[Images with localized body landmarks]
__________

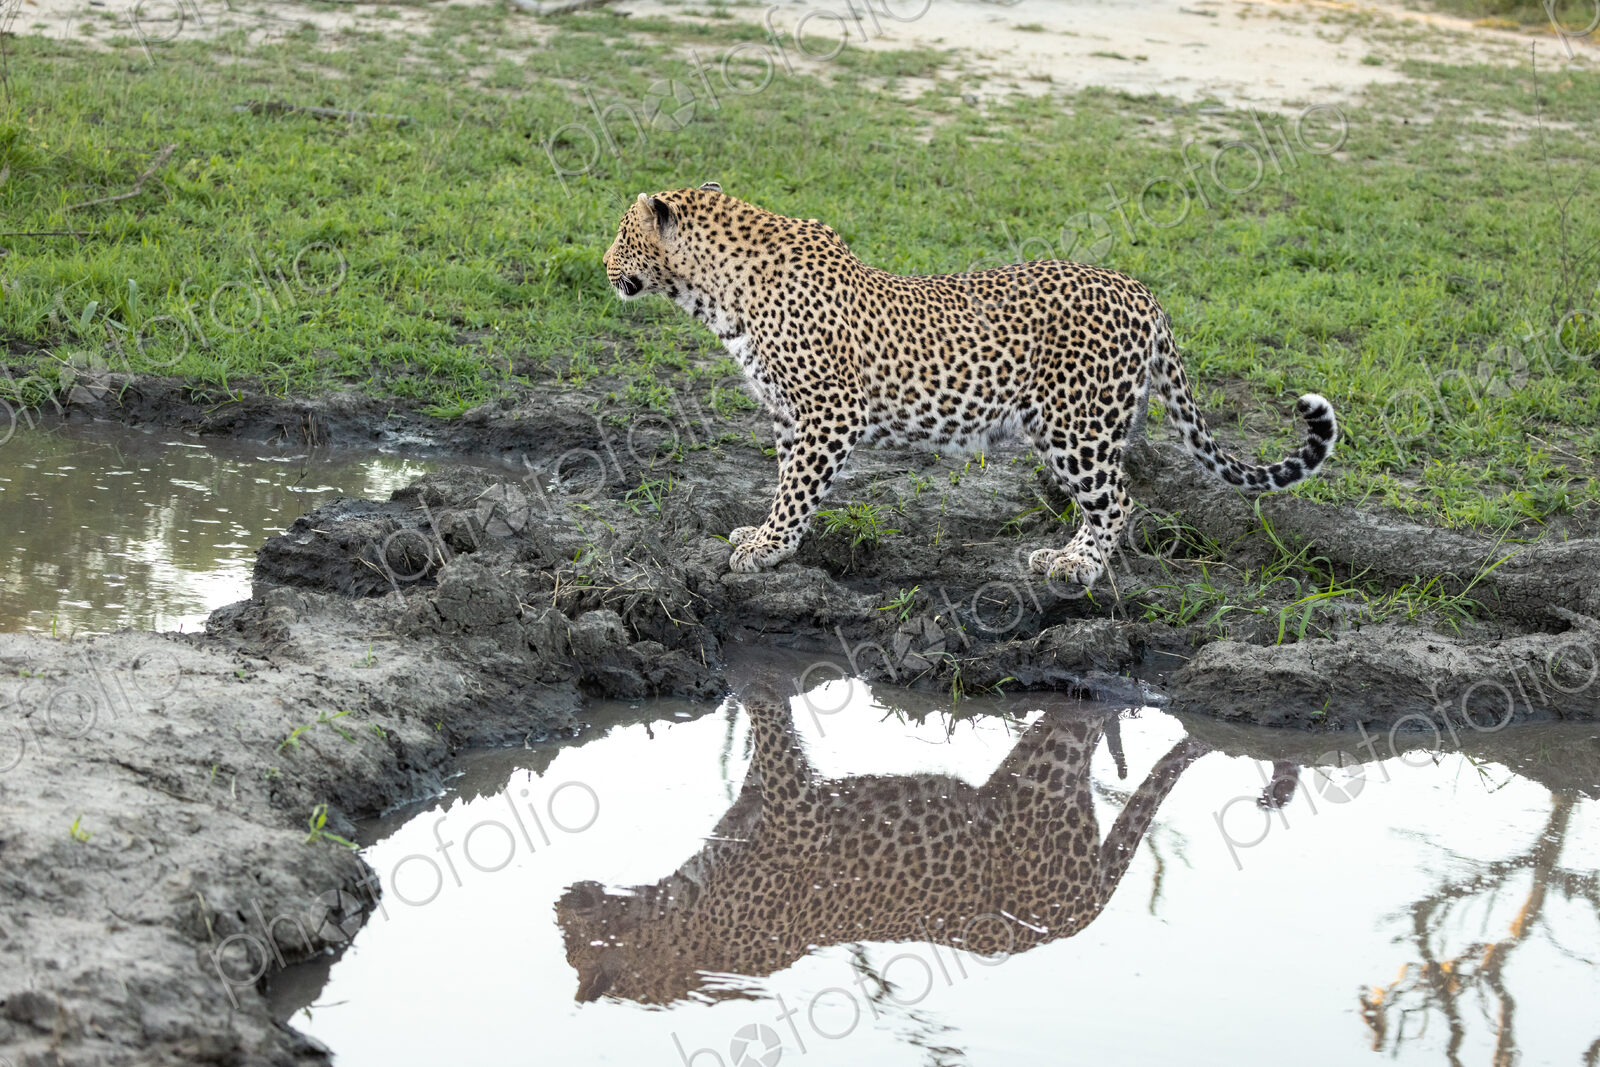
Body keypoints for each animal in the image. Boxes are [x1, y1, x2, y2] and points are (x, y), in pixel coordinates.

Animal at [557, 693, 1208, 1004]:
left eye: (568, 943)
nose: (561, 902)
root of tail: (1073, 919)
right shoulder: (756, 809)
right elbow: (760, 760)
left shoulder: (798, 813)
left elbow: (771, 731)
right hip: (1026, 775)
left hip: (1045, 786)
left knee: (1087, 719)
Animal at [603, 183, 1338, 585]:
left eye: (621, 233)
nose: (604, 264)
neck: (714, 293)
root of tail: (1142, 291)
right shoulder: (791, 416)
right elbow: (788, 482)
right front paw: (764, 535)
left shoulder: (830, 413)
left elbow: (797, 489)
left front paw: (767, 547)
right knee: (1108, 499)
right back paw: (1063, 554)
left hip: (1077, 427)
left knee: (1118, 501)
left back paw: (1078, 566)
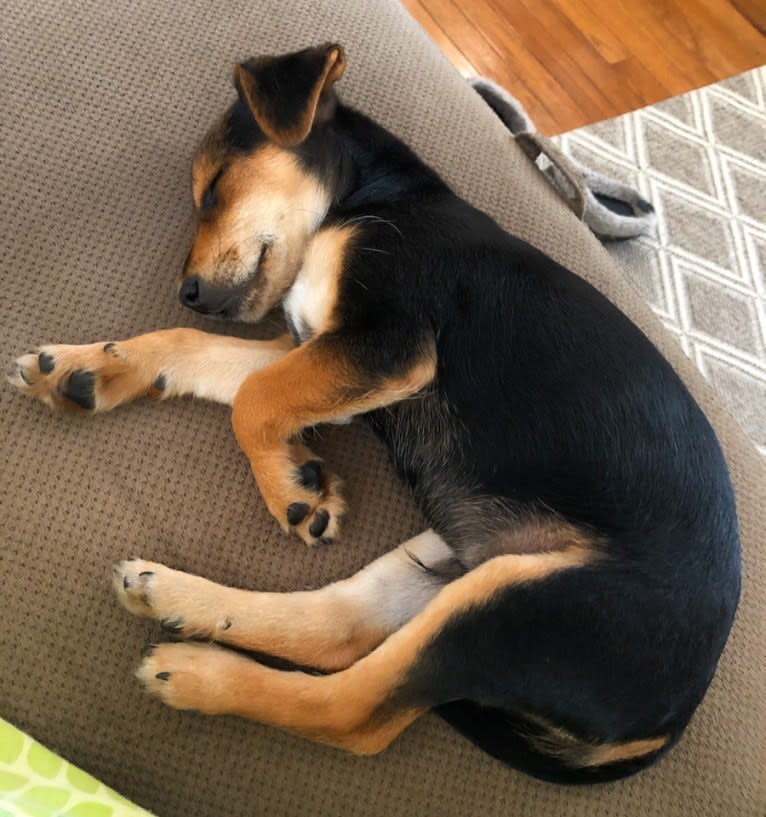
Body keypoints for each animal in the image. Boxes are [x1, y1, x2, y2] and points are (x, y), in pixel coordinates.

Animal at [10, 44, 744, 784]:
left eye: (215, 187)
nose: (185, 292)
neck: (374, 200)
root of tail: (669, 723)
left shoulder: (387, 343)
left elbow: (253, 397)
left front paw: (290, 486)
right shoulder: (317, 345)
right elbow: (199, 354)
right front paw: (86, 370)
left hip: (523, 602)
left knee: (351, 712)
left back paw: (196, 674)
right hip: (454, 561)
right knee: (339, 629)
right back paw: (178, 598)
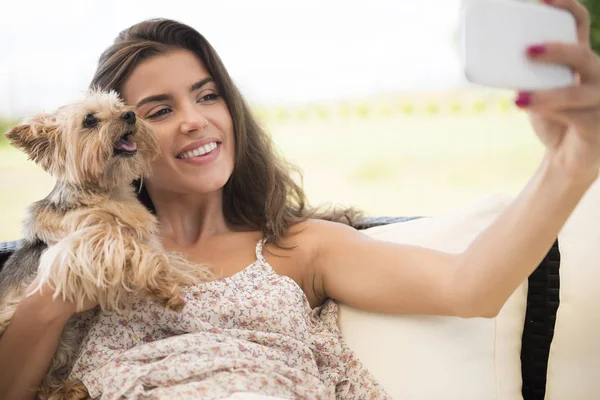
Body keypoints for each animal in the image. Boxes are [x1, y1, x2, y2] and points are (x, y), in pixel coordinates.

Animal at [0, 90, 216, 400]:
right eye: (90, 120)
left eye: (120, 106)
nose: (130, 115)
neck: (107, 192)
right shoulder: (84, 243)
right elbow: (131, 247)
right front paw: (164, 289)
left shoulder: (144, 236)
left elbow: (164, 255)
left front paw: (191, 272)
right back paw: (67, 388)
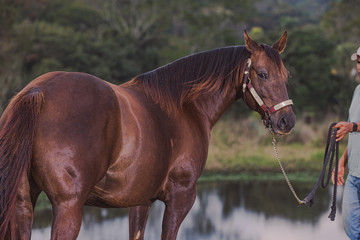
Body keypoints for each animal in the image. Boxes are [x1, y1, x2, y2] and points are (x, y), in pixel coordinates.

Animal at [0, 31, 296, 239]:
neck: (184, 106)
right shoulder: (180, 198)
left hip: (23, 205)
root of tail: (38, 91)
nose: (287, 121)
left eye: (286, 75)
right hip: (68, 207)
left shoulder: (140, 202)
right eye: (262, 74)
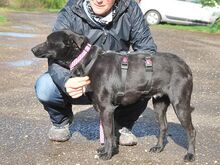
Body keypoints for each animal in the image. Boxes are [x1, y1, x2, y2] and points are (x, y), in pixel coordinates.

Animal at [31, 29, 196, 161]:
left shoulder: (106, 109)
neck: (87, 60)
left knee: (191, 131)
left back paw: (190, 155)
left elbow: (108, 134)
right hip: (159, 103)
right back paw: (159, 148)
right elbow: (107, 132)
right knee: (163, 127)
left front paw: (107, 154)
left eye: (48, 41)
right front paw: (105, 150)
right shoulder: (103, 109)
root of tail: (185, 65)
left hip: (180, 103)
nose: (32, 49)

__________

ABOUT THIS EXERCISE:
Give back the data verbatim. The pictures are not part of the copy.

FINAL ANSWER:
Body keypoints for each animal in the image. Boxes are [x1, y1, x2, y2] and points are (x, y), in pixel coordinates.

Animal at [557, 693, 1208, 1004]:
left eye: (568, 943)
nose: (561, 902)
root of tail: (1073, 919)
right shoulder: (756, 809)
right elbow: (760, 760)
left shoulder: (798, 813)
left elbow: (771, 731)
right hip: (1026, 775)
left hip: (1045, 786)
left knee: (1087, 719)
Animal at [603, 183, 1338, 585]:
left eye: (621, 233)
nose: (604, 264)
neck: (714, 293)
root of tail: (1142, 291)
right shoulder: (791, 416)
right elbow: (788, 482)
right front paw: (764, 535)
left shoulder: (830, 413)
left elbow: (797, 489)
left front paw: (767, 547)
right knee: (1108, 499)
right back paw: (1063, 554)
left hip: (1077, 427)
left knee: (1118, 501)
left back paw: (1078, 566)
Body keypoints for each animal in the image. Boxes are [x1, y1, x2, y2] and points are (x, y), in pixel coordinates.

Animal at [10, 44, 744, 784]:
left eye: (215, 187)
nose: (185, 292)
neck: (374, 200)
root of tail: (669, 723)
left shoulder: (387, 343)
left elbow: (253, 397)
left front paw: (290, 486)
right shoulder: (317, 345)
right elbow: (199, 354)
right front paw: (86, 370)
left hip: (523, 602)
left knee: (351, 712)
left back paw: (196, 674)
right hip: (454, 561)
right knee: (339, 629)
right back paw: (178, 598)
Body keypoints for each animal in the image. Boxes are [x1, y1, x2, y2] and points are (x, y), in pixel coordinates.

Animal at [0, 90, 216, 400]:
right eye: (90, 120)
left eye: (120, 106)
nose: (130, 115)
neck: (107, 192)
right shoulder: (84, 243)
right elbow: (131, 247)
right front paw: (164, 289)
left shoulder: (144, 236)
left elbow: (164, 255)
left front paw: (191, 272)
right back paw: (67, 388)
Body keypoints for each animal in the image. Boxes are [x1, y1, x2, y2] and points are (x, y), in pixel coordinates.

Animal at [0, 31, 296, 239]:
neck: (184, 106)
right shoulder: (180, 198)
left hip: (23, 205)
root of tail: (38, 91)
nose: (287, 121)
left eye: (286, 75)
right hip: (68, 207)
left shoulder: (140, 202)
right eye: (262, 74)
Body keypoints for each animal in the image. Boxes are [x1, y1, x2, y2] and points are (x, y), in pixel coordinates.

Animal at [31, 29, 196, 161]:
left shoulder: (106, 109)
neck: (87, 60)
left knee: (191, 131)
left back paw: (190, 155)
left elbow: (108, 134)
right hip: (159, 103)
right back paw: (159, 148)
right elbow: (107, 132)
right knee: (163, 127)
left front paw: (107, 154)
left eye: (48, 41)
right front paw: (105, 150)
right shoulder: (103, 109)
root of tail: (185, 65)
left hip: (180, 103)
nose: (32, 49)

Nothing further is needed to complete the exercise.